In interviews Sean and Scarlett have done to promote Pramface, they’ve both gone out of their way to mention you by name for the quality of your scripts. How do you find the quality of a performance differs when there is a generously amicable relationship as opposed to purely professional one?

The writer/actor relationship is an odd one. In some ways it’s the closest collaboration in the process.* Between you, you create the detail of the character small and large. But, unlike the actor/director relationship, you may not actually meet much during this process.

In the end, the show is only going to be as good as the weakest element allows. So casting is hugely important for a writer. Equally script selection is hugely important for an actor. So I suppose the main emotion in this ‘generously amicable’ relationship is relief that we’re not going to ruin each others showreels!

* The producer says ,“the most important creative relationship is with the producer who gets the bloody thing off the ground in the first place” – that is a direct quote from her.

A lot of what you wrote in your BBC blog echoed many of the same things that playwrights such as David Mamet have written on the art of scriptwriting. Do you have a theatre background?

I don’t have a theatre background. I’ve never really been drawn to anything other than screenwriting. Most good writing technique was established before the invention of the TV, and there are certainly core narrative principles that hold true across theatrical, literary and screen storytelling – Aristotle nailed a lot down in the Poetics but he never had the benefit of seeing the Wire or Breaking Bad!*

*If you’re looking for good visual technique in literary history, read John Milton- that guy would have made a kick-ass screenwriter!

Do you think having a theatrical background helps at all?
I think a theatrical background can be a hinderance. Sometimes you see playwrights transferring to television and not really taking full advantage of the medium. Often they’ve developed good narrative chops but you sometimes end up with what feel like filmed stage-plays.

Execs secretly like these shows because they’re cheap to make. Certain types of writers like them too because they think it’s a chance to demonstrate their ingenuity, “Look I did this whole episode in a room, or a lift, or a wheelie bin.”

Of course with genuinely gifted writers it’s no problem. David Renwick did it plenty with “One Foot in the Grave” and those episodes are as entertaining as anything you’ll see on TV.

But as budgets get crunched, I think we’ll see more shows being pushed unwillingly towards this style which is a shame. Displaying ingenuity is all very well, but I don’t want all comedy to become a low budget genre. I like my moving pictures moving! If you’re a TV writer your aspiration should always be to try and do something inherently televisual.

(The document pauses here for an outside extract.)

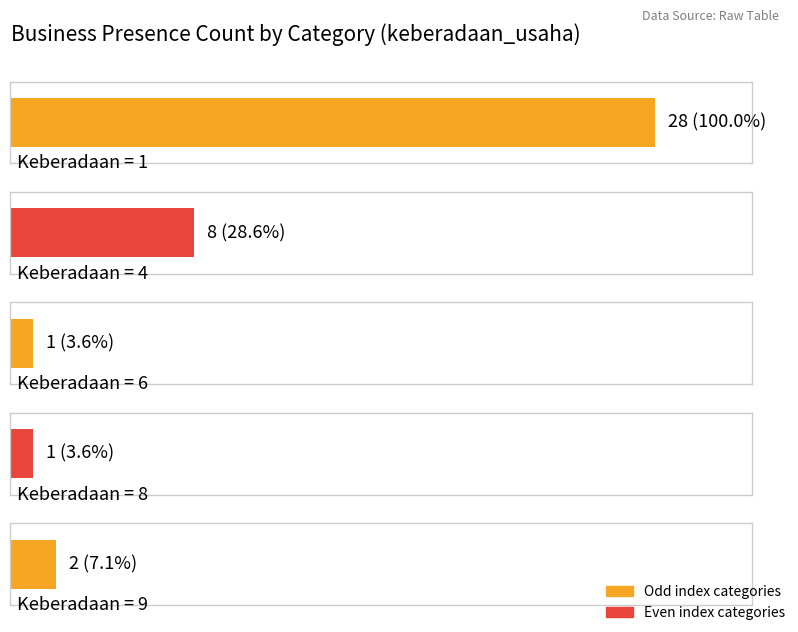

What is the difference between the second highest and second lowest values?

7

Ideally you want to make the viewer a participant not just an observer, and television offers lots of ways of doing this. You involve the audience by creating doubt and intrigue through comparison and contrast, by shifting chronology, by accelerating and slowing rhythms, by moving the camera, by having a rich variety and density of well-composed shots, by having well lit, well populated scenes in interesting locations with good art direction and sound design. These are all really great techniques for creating interest, but they do cost a bit more than just filming four people talking in three rooms.

You’ve also written Pixelface – is it more difficult to get yourself in the right mind frame to write for children?
It’s easier in a way. I’ve been lucky that the kids shows I’ve worked on were always quite ambitious about comedy.

Pixelface was a spin off from the sketch show, Sorry I’ve Got No Head. There was a recognition with both those shows that kids were watching adult comedy and were quite grown up in their humour, and demanding of quality if not actual sophistication (kids still love fart gags). So we just went for funny.

Both those shows were great fun to work on, and I naturally write quite clean so writing for kids didn’t feel like a restriction.

I recommend writing for kids TV as a training ground. On Pixelface we had a team of four writers and we wrote 26 episodes between us. Just the act of story lining that much material teaches you a lot about structure and just getting it done!